Please repeat everything from the start of the entries down to the line that contains "### Inkscape: was", including that line, and leave the pictures out.
◇ ◇ ◇ ◇ ◇
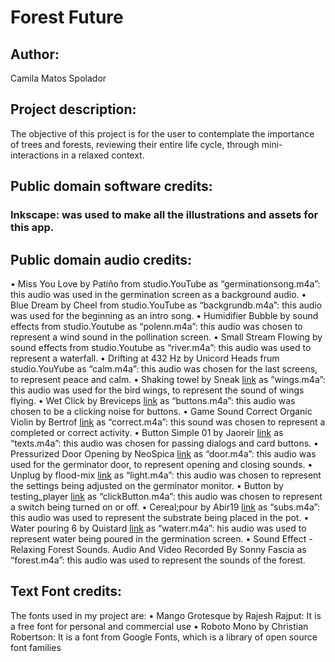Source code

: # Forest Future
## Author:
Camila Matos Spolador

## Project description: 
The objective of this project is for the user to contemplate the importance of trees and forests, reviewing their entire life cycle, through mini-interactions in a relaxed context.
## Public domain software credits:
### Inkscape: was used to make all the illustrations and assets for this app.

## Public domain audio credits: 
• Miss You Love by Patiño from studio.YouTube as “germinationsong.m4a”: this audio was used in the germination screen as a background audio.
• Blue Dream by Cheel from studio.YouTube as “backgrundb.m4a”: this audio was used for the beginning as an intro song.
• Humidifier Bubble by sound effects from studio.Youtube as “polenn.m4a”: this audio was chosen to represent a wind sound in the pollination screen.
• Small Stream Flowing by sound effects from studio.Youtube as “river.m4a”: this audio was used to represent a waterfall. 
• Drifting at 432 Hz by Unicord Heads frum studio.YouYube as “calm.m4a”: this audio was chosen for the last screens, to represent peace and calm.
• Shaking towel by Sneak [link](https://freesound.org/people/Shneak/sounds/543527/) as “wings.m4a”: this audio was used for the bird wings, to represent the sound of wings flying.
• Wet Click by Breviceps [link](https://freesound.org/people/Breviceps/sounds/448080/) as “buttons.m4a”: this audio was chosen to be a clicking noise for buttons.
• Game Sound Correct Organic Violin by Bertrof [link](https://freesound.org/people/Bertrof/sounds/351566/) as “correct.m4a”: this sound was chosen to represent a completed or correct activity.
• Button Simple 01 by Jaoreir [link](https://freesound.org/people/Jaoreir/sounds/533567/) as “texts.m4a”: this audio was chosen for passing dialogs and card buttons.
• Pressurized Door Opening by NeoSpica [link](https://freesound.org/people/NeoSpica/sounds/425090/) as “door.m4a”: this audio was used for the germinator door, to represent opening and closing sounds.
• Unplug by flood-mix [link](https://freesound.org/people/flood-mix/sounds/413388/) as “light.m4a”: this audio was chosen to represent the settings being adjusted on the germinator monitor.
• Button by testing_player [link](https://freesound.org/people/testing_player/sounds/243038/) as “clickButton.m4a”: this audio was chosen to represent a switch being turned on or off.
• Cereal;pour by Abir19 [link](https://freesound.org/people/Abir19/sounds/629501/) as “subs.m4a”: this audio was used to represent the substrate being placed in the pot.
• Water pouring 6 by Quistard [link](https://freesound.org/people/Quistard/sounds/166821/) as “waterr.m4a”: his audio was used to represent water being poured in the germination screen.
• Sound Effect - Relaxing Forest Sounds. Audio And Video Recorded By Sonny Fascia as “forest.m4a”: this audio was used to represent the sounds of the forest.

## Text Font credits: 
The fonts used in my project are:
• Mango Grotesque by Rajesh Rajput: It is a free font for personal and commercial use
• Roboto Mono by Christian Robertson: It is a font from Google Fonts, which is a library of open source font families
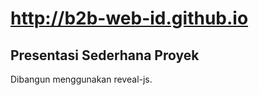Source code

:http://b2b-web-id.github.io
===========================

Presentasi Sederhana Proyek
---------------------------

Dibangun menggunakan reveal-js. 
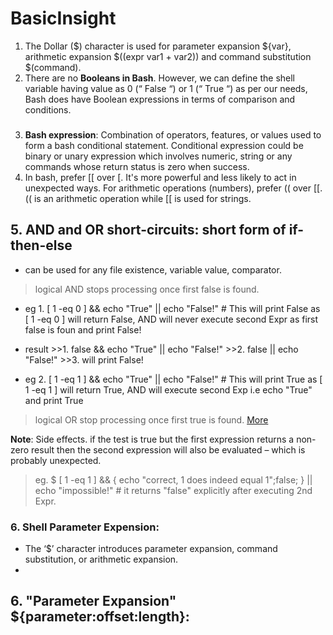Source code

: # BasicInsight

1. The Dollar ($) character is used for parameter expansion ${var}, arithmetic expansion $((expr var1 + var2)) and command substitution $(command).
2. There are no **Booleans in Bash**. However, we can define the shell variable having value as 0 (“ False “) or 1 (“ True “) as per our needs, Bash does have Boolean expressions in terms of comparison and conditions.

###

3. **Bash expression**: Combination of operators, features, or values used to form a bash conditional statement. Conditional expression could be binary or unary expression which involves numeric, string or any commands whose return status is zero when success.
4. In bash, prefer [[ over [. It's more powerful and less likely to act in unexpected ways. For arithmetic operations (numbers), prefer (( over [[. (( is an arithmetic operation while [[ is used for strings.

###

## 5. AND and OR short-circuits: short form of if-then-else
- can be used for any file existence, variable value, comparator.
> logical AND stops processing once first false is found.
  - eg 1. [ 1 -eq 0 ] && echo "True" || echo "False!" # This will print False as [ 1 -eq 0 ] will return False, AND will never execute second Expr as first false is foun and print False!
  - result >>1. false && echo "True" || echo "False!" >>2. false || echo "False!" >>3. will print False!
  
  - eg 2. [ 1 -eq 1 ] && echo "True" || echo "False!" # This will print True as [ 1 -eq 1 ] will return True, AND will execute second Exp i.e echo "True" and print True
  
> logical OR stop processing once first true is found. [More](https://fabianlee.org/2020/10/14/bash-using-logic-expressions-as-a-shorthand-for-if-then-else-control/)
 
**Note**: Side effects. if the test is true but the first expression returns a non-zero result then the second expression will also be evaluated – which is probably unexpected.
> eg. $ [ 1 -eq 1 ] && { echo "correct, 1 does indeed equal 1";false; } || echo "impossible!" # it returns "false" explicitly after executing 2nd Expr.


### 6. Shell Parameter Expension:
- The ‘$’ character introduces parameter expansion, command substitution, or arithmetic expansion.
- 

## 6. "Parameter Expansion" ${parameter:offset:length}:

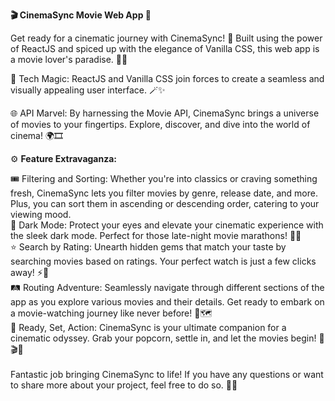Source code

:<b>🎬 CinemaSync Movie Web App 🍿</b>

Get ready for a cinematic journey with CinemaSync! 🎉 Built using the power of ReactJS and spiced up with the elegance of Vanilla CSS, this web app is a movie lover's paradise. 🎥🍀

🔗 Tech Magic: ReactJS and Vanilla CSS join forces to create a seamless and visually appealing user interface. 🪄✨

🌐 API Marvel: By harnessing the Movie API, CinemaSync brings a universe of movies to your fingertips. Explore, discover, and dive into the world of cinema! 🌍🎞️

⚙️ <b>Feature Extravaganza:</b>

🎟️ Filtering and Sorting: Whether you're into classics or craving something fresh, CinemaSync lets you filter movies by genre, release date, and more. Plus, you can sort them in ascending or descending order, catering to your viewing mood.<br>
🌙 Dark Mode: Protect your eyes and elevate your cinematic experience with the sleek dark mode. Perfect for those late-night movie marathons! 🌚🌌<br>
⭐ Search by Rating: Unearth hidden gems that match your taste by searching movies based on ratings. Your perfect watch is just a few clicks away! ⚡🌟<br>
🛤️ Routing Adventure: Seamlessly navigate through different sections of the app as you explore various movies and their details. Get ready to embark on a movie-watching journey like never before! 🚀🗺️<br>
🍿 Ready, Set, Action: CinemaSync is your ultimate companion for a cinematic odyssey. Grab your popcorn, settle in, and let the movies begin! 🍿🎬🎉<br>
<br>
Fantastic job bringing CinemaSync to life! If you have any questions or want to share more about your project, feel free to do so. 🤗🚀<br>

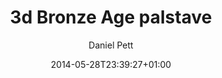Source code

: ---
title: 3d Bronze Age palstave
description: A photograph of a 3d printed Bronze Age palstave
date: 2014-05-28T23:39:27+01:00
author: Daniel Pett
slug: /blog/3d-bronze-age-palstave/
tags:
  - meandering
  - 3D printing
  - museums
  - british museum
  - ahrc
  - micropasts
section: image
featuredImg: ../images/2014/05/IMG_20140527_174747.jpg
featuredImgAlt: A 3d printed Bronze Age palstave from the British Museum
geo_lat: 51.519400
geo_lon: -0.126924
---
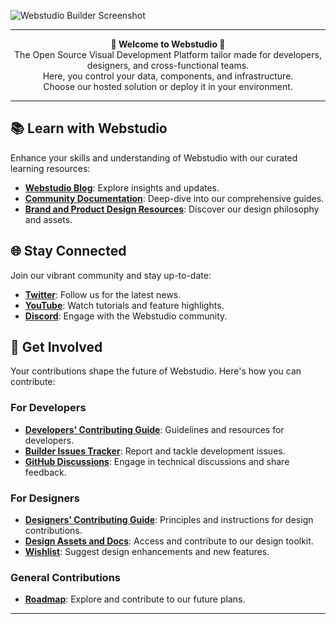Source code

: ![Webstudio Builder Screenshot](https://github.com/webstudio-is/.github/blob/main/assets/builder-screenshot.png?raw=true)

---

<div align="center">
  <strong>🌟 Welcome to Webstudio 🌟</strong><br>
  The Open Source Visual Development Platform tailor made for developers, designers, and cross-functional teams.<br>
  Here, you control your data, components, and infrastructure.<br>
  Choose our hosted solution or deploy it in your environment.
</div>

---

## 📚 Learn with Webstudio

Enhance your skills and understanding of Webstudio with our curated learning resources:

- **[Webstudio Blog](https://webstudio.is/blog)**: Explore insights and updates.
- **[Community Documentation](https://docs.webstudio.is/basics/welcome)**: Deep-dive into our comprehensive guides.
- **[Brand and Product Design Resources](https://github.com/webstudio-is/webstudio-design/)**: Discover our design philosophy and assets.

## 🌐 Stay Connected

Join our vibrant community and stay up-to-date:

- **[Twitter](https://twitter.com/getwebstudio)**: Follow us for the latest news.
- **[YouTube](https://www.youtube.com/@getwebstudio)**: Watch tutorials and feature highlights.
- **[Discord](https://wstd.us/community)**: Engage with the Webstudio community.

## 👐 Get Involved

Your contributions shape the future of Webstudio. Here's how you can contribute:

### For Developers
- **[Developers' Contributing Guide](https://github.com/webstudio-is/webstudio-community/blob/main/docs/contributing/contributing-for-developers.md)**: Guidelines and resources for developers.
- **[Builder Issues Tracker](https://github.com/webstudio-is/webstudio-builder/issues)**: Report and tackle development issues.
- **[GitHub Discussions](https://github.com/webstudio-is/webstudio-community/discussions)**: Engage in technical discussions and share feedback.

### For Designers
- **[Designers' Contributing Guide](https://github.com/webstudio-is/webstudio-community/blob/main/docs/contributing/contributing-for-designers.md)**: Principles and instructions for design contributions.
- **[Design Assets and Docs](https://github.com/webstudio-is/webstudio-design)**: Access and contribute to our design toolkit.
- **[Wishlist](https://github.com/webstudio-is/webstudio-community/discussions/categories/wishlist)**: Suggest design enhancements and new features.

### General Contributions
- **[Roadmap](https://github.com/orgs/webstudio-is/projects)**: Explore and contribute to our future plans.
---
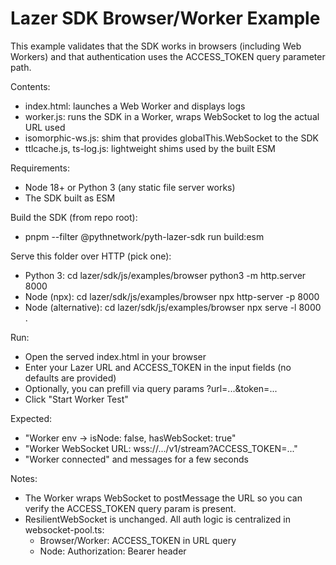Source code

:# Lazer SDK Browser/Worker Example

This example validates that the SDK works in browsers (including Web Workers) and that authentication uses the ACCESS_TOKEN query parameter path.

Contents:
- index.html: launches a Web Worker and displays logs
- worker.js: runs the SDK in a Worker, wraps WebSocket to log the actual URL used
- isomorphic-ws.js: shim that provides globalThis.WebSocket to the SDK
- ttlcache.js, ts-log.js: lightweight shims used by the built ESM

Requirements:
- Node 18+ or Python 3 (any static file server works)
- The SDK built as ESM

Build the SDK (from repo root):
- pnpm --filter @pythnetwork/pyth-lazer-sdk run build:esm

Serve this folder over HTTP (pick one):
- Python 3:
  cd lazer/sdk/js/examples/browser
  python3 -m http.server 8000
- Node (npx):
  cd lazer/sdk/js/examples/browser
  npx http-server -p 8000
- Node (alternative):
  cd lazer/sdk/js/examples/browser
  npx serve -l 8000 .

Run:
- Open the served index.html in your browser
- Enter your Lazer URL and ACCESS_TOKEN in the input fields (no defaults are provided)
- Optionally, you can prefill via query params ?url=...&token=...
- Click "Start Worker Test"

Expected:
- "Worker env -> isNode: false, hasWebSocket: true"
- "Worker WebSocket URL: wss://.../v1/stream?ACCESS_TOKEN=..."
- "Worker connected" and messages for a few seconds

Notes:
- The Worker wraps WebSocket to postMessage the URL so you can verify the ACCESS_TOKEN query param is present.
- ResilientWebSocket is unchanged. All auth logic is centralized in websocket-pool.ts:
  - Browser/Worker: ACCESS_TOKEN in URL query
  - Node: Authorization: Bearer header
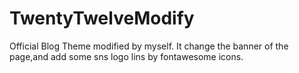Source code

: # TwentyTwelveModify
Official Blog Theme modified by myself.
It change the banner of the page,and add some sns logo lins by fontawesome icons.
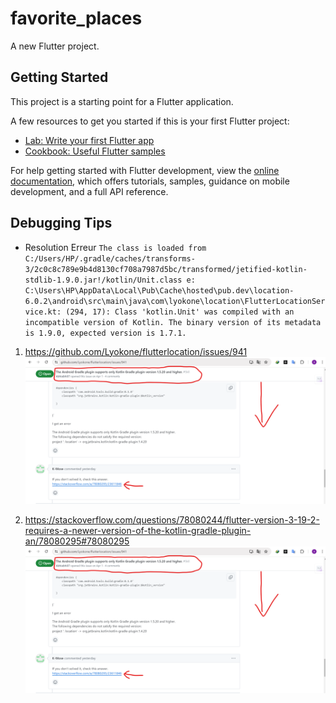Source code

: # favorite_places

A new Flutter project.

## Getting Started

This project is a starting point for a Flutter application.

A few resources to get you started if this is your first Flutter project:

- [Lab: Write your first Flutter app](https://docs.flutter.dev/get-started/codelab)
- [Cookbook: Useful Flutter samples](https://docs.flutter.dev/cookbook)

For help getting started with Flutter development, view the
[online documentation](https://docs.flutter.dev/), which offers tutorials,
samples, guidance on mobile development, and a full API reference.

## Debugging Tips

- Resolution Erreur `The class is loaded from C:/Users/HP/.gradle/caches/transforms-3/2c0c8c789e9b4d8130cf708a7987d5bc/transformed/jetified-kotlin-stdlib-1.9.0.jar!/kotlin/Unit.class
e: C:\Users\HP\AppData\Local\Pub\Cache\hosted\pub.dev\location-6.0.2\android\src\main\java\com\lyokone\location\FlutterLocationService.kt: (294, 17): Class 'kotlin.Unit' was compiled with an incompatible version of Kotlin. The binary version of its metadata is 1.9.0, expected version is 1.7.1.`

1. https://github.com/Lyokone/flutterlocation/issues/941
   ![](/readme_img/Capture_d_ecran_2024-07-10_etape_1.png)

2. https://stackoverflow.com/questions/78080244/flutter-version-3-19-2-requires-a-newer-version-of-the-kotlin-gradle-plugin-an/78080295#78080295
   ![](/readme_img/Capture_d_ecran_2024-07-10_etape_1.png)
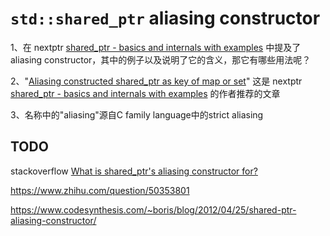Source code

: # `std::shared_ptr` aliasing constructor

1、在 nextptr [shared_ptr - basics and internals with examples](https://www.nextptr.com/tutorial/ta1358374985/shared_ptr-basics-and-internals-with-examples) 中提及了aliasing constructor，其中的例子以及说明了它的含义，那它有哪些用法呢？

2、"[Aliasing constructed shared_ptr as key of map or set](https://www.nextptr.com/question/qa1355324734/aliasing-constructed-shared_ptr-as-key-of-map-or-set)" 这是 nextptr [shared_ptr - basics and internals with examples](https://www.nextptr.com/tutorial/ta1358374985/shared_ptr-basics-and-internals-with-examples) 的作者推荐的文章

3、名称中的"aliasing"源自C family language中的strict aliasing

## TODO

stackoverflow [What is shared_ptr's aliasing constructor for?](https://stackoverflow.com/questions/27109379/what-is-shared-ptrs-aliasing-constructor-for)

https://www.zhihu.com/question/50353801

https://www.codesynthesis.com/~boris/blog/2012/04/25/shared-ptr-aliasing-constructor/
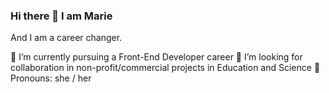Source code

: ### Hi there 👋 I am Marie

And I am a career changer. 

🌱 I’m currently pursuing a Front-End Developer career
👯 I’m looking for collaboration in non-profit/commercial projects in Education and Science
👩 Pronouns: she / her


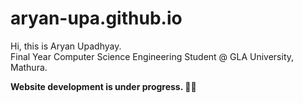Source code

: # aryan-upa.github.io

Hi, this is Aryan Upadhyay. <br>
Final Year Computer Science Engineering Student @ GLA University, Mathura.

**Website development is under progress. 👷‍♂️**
◇ ◇ ◇ ◇ ◇
• **RESPONSE**
Source code

: # Forest Future
## Author:
Camila Matos Spolador

## Project description: 
The objective of this project is for the user to contemplate the importance of trees and forests, reviewing their entire life cycle, through mini-interactions in a relaxed context.
## Public domain software credits:
### Inkscape: was used to make all the illustrations and assets for this app.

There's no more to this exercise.